Poe’s contemporaries had different opinions on what appeared to be his fanatical love for death. Some found his obsession to be disturbing at times. “it is not destitute of interest for the imagination, but the interest is painful; there are too many atrocities, too many strange horrors, and finally, there is no conclusion to it; it breaks off suddenly in a mysterious way.” 30 Others found his manner to be a well accomplished achievement. “The deep restlessness in Poe is itself ghost-like in its stirrings, drifting in an external world and by an act of the imagination attempting to subdue and exorcise that world from the mind.”31
Poe undoubtedly lived with a constantly troubled mind. He is said to have been so morbid of mind because he lived his life through eyes and a body that had already died. “Poe is a man writhing in the mystery of his own undoing. He is a great dead soul progressing terribly down the long process of post-mortem activity in disintegration. This is how the dead bury their dead.”32
Of course, in life, one learns the works of others and is, sometimes unwillingly, influenced through the subconscious. Poe’s writing of death would have been nothing would it have not been for his vivid imagery and description. He manipulated the scenery to become surroundings that are dangerous to the
mind. From Gothic fiction of the English eighteenth century, Poe took the imagery of terror.

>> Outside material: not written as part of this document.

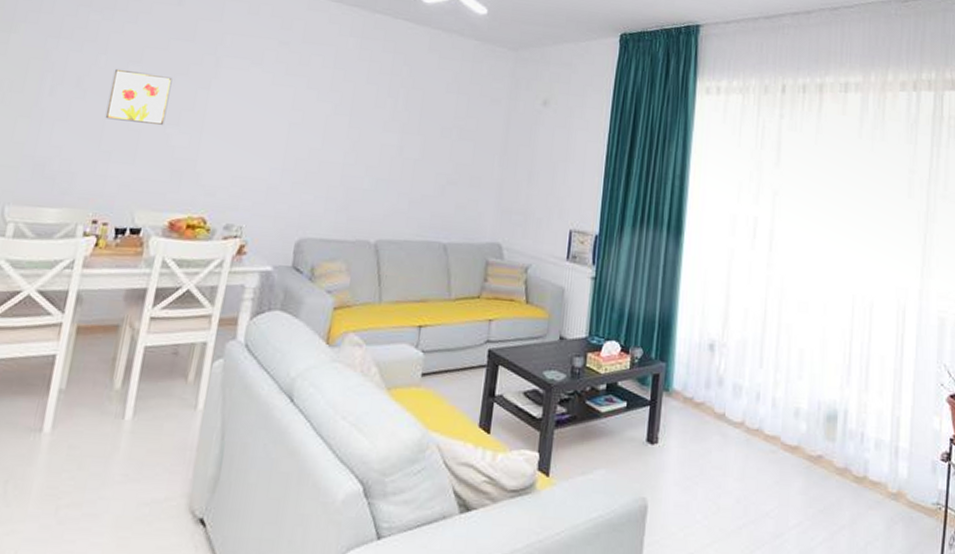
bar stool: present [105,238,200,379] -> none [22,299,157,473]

He found the blighted, oppressive country side and the haunted castle.33
Poe is undoubtedly a true American genius. His fixation on death only shows that he has the skill to frighten his audience, to make them afraid of sleep for fear of their nightmares. His talent was certainly not appreciated in his time. He gave us much and received pathetically little in return, for he was all his life a
starveling poet and a miserably paid writer for ephemeral magazines. It is a final irony that his letters and manuscripts have become the most valuable of all American writers.34
Regardless of what caused his obsession with death, he managed to create tales that will remain on the earth for as long as man exists. Poe is the genius that young children are taught of. He is an icon that America can always claim as her own. Whether Poe wrote of death because of depression, disease, personal losses, insanity, or simply because he may have been the only man bold enough to face the one thing that everyone fears, he interlaced it into his tales to provide us with horror, sorrow, and entertainment. Since his death, he has become appreciated and celebrated. His tales are taught in grade school. His works have been made for theater and film. His genius is preached to anyone who studies the English language.35 From a sad life and a troubled mind flourished a name that will remain in history.